Slovenia expands army powers to help police guard border amid refugee crisis

Migrants walk towards the Austrian border after arriving by train in the village of Sentilj, Slovenia, October 20, 2015. © Leonhard Foeger
The mounting refugee crisis in the EU has led the Slovenian Parliament to pass a new law, giving the army more powers to police borders. Soldiers could now be given the green light to get involved “under very specific circumstances.”

The new legislation was successfully passed on early Wednesday, allowing the troops to help secure the nation’s borders amid an influx of thousands of refugees that have been trying to make their way into Slovenia from Croatia since Hungary’s decision to close its borders, Reuters reports.
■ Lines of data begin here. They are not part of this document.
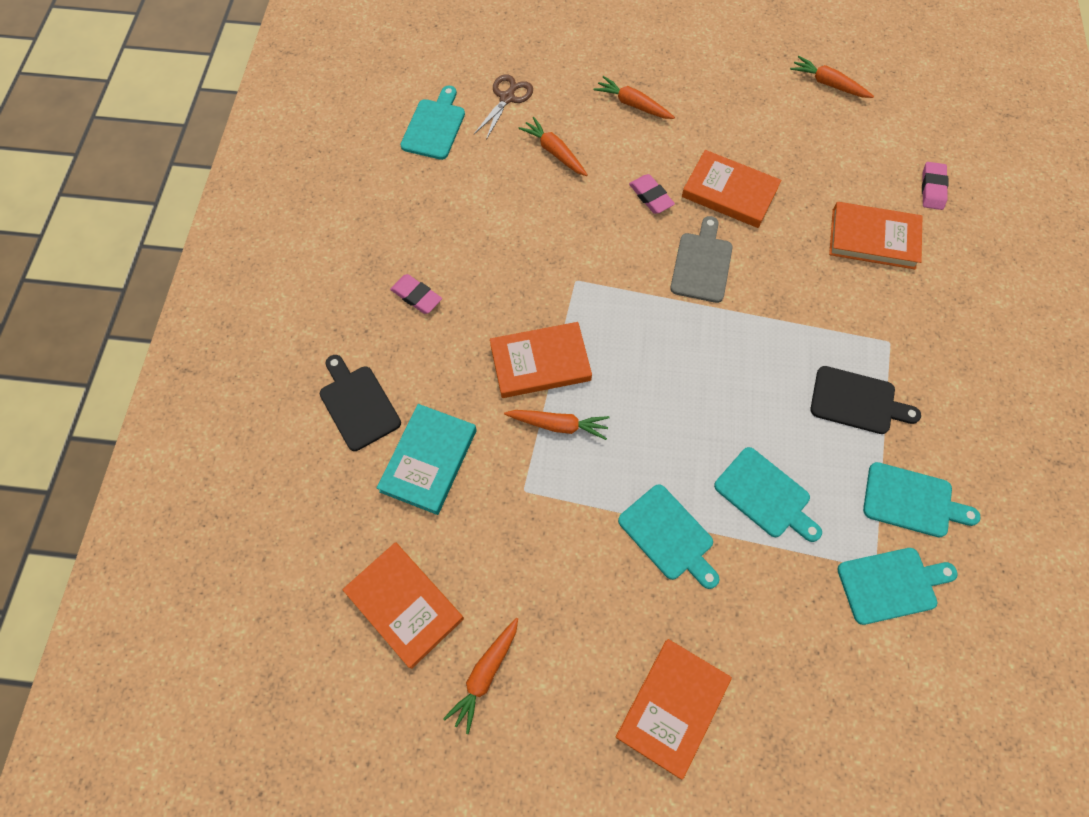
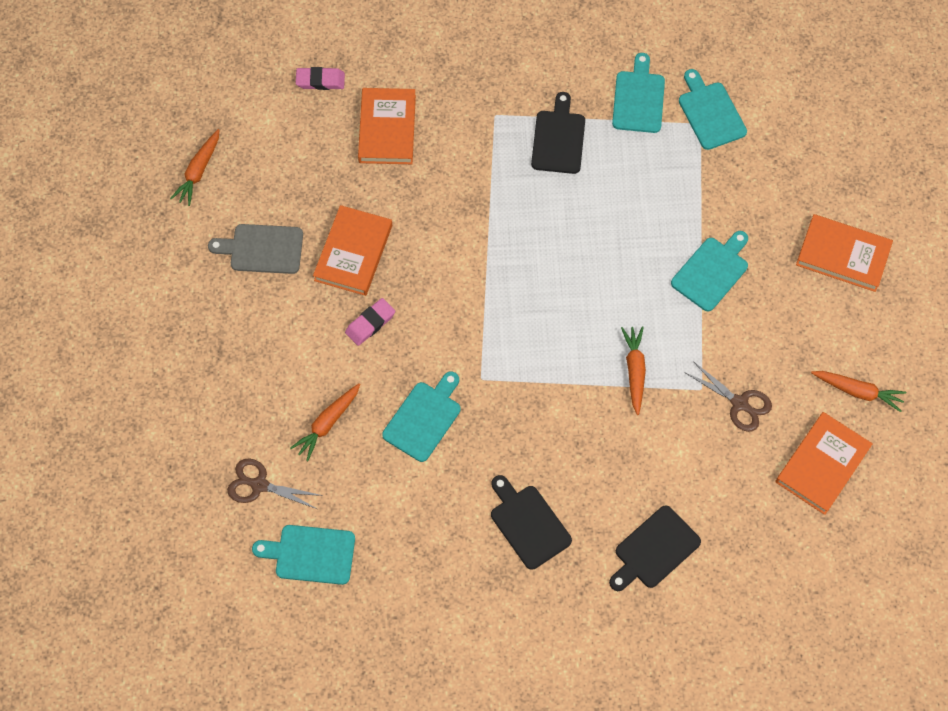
camera: 100 degrees left, 0 degrees up
(416, 296) = (528, 523): pink eraser -> black cutting board
(428, 460) = (693, 474): turquoise book -> none
(498, 528) = (740, 404): none -> brown scissors
(540, 362) = (576, 396): orange book -> none
(633, 104) = (251, 354): orange carrot -> none
(702, 264) = (442, 270): grey cutting board -> grey cutting board (262, 249)
(765, 495) = (659, 203): turquoise cutting board -> turquoise cutting board (424, 418)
Soldiers now have the power to make decisions when police are not present on site, Reuters reported. The army has already offered to help under police supervision starting this week.

READ MORE: Fire breaks out at Slovenia refugee camp housing thousands (VIDEO)

The law was passed by the necessary two-thirds majority following a five-hour debate in the Parliament, with 66 votes cast in favor and five against, Slovenian newspaper Vecer reported. The army’s new powers have been granted for a period of only three months, with a possibility to extend.

Slovenia, which has a population of just two million, has already received over 20,000 migrants since Saturday. The country’s government is planning to ask the EU for help in dealing with financial and security concerns.

“(On Wednesday) we will officially ask the EU ... for police back-up and for financial help,” Prime Minister Miro Cerar said prior to Wednesday’s vote.

Early on Wednesday morning, more than 1,000 migrants were transported through Croatia to the Slovenian border by train and “released into the fields” to cross the border on foot, Associated Press reports. Having to navigate the unfamiliar terrain on foot, the asylum seekers, many of whom are women and children, had to cross the Sutla River to enter Slovenia, where they were immediately rounded up by police.

Exhausted by their long journey, the refugees - wet through and frozen - remained in the field as police waited for orders on where to take them next. It is expected that they will have to walk another 15 kilometers, escorted by police, to the nearest reception center, where they will be registered.

After Hungary fenced off and closed its borders, most of the migrants changed their route and are now pouring into Slovenia to find a way through the country – and to eventually reach Germany, France or the UK.

The first bus carrying refugees arrived at the Slovenian-Croatian border on Saturday morning. It was quickly accompanied by over 40 more.

Slovenia has already taken steps to restrict the flow of refugees by cutting off all rail traffic with Croatia. Only two border crossings are likely to remain open – at Gruskovje and Petisovci – for asylum seekers traveling by bus.

The majority of the migrants are refugees fleeing from North Africa and the Middle East due to violent conflicts and poverty.

Slovenia’s opposition parties have asked the prime minister to consider building a fence on the Slovenian border with Croatia – as Hungary did – in order to stop the flow of migrants. This option of “safeguarding border crossings with physical obstacles” has not been excluded, Reuters cited an official from the interior ministry as saying.